*** Records for the task
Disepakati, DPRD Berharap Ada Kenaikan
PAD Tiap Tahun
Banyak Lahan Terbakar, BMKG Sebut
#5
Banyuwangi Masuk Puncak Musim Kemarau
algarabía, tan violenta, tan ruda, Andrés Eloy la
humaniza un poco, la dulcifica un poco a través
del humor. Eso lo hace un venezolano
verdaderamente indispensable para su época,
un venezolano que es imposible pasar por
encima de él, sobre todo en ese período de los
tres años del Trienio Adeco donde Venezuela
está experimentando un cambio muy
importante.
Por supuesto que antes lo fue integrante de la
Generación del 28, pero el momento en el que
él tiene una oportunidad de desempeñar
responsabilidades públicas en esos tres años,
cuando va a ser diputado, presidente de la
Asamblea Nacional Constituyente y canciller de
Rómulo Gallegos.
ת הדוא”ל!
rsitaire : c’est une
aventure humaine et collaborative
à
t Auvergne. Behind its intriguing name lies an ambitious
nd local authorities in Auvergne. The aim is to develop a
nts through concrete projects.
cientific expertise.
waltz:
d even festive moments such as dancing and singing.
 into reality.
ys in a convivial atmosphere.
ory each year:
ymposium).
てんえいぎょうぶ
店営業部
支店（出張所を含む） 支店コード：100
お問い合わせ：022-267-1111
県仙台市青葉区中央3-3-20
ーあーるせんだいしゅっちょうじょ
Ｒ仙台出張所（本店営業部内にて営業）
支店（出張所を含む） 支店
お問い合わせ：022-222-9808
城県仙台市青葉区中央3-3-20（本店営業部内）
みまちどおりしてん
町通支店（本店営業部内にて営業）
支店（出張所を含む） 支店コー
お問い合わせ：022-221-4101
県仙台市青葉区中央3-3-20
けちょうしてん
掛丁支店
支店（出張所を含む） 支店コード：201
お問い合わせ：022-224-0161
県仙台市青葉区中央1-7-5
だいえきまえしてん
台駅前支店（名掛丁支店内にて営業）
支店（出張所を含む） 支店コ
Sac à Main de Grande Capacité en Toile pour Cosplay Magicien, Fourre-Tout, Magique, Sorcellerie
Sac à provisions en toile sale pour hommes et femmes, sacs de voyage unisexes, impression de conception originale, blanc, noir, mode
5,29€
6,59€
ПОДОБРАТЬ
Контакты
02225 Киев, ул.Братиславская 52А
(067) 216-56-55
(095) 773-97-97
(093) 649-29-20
******
*** Records for the task
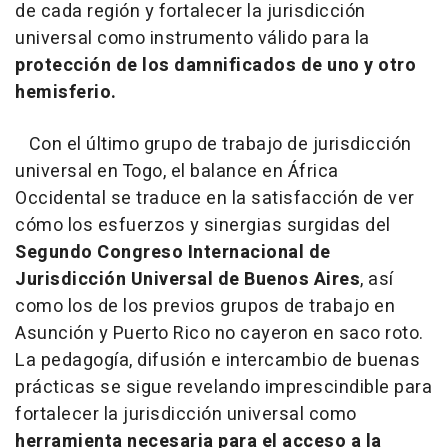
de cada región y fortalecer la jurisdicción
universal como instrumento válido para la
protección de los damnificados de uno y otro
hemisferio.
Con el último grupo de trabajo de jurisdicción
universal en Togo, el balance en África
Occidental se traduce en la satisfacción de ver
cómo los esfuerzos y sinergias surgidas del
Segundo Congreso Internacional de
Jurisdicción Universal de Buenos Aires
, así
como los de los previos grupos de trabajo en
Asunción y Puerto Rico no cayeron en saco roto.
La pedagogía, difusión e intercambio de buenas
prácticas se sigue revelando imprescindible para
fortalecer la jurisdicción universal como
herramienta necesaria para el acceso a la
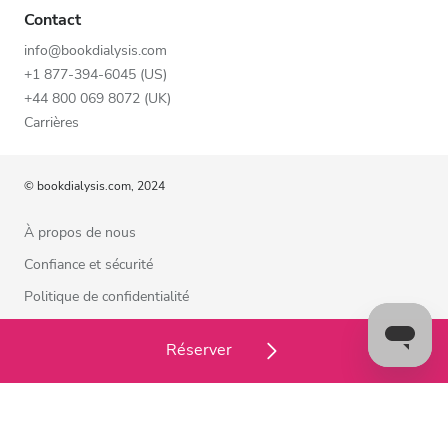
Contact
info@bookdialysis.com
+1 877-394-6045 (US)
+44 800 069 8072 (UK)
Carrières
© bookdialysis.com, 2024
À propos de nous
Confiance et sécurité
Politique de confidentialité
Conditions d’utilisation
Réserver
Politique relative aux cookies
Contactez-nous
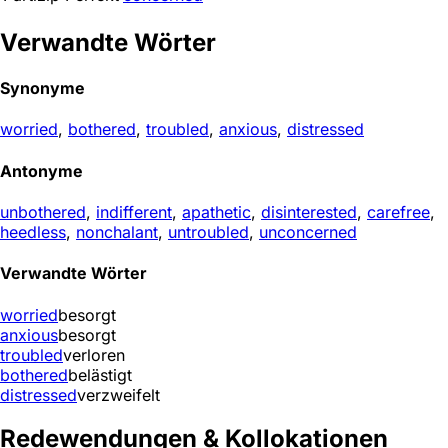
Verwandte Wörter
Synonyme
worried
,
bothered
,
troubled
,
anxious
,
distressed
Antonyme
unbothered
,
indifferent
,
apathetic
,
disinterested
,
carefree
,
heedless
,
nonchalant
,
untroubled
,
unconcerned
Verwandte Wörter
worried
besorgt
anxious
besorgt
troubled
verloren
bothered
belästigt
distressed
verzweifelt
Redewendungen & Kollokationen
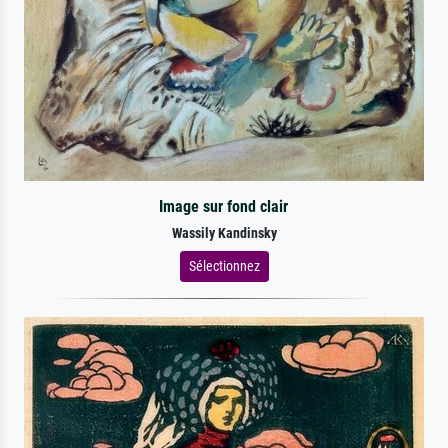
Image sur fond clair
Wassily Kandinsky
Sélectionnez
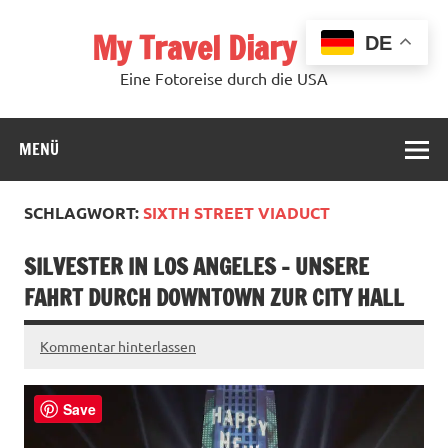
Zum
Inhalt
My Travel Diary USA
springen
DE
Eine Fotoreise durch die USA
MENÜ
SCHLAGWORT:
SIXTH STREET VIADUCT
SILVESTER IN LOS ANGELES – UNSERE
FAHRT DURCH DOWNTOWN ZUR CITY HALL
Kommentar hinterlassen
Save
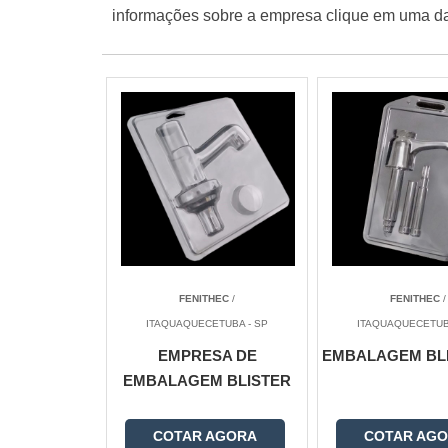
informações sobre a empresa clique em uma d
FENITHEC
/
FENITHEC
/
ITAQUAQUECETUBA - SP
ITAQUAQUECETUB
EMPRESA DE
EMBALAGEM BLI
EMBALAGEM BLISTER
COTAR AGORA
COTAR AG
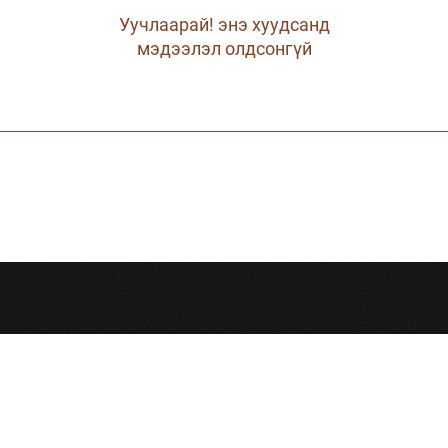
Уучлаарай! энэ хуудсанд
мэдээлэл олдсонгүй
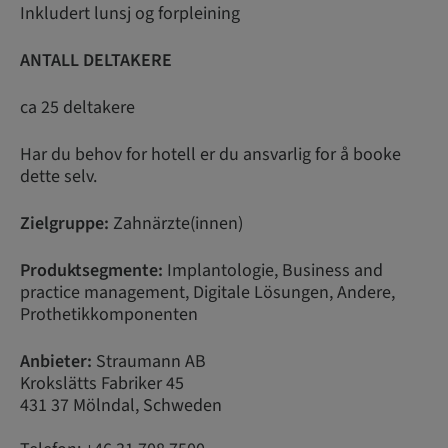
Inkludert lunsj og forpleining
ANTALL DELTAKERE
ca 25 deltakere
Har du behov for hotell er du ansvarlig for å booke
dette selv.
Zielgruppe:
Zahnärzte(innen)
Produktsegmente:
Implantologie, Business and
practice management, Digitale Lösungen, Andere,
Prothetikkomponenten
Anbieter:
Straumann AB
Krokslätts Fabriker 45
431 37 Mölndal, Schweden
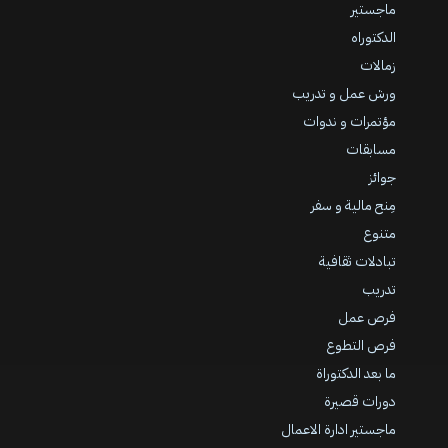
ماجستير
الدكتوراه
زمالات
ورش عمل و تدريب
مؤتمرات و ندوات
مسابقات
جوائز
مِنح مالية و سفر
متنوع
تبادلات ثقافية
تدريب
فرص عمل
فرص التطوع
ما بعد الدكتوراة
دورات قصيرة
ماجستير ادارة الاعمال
******
*** Records for the task
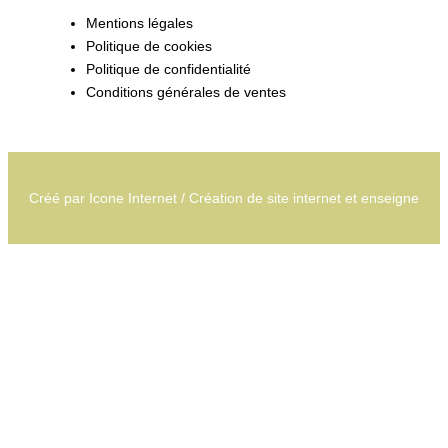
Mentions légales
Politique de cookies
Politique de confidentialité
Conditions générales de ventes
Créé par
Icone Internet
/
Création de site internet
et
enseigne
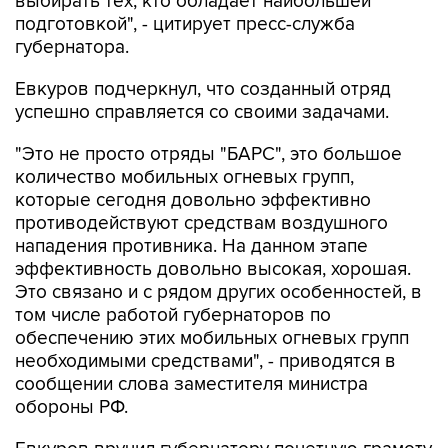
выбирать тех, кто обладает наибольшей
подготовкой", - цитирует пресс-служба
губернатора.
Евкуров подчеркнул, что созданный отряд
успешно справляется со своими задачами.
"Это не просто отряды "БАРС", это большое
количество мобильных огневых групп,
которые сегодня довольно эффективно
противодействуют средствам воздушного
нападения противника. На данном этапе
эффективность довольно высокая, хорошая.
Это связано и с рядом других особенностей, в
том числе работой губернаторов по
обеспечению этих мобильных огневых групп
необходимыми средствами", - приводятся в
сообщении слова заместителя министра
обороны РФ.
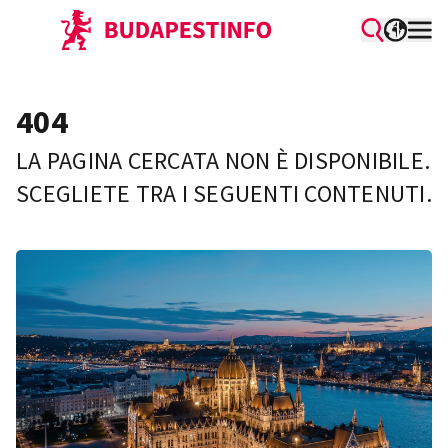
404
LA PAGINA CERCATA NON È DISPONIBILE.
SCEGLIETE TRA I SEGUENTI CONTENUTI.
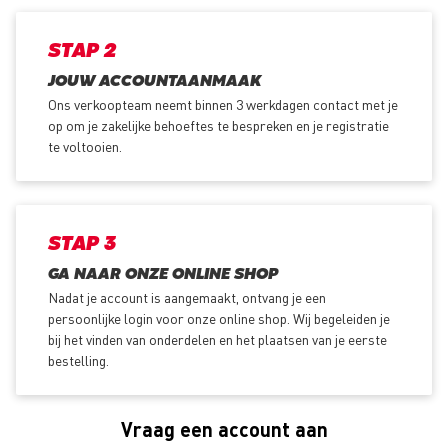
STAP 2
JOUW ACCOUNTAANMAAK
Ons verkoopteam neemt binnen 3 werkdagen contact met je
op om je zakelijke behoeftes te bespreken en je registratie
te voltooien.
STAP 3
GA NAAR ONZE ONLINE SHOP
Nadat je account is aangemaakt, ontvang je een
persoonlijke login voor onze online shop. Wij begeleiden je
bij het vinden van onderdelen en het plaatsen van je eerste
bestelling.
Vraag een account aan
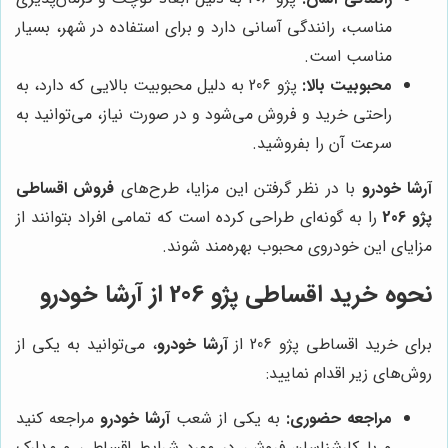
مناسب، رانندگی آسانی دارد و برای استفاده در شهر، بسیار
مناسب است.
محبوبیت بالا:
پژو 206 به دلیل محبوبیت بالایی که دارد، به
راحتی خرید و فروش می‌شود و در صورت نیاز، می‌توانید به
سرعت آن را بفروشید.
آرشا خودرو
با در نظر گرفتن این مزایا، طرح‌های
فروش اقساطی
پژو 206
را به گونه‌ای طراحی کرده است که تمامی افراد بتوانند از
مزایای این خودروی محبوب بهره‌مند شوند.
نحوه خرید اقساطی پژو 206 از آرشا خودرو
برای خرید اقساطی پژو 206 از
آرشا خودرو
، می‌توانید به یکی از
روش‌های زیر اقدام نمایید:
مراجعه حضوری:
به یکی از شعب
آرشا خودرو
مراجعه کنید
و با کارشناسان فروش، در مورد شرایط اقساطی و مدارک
******
▸ Work item
Above are the records. Copy only the lines from the one with "persoonlijke login voor" through the one with "و با کارشناسان", exactly, with no pictures.

▸ Solution below
persoonlijke login voor onze online shop. Wij begeleiden je
bij het vinden van onderdelen en het plaatsen van je eerste
bestelling.
Vraag een account aan
مناسب، رانندگی آسانی دارد و برای استفاده در شهر، بسیار
مناسب است.
محبوبیت بالا:
پژو 206 به دلیل محبوبیت بالایی که دارد، به
راحتی خرید و فروش می‌شود و در صورت نیاز، می‌توانید به
سرعت آن را بفروشید.
آرشا خودرو
با در نظر گرفتن این مزایا، طرح‌های
فروش اقساطی
پژو 206
را به گونه‌ای طراحی کرده است که تمامی افراد بتوانند از
مزایای این خودروی محبوب بهره‌مند شوند.
نحوه خرید اقساطی پژو 206 از آرشا خودرو
برای خرید اقساطی پژو 206 از
آرشا خودرو
، می‌توانید به یکی از
روش‌های زیر اقدام نمایید:
مراجعه حضوری:
به یکی از شعب
آرشا خودرو
مراجعه کنید
و با کارشناسان فروش، در مورد شرایط اقساطی و مدارک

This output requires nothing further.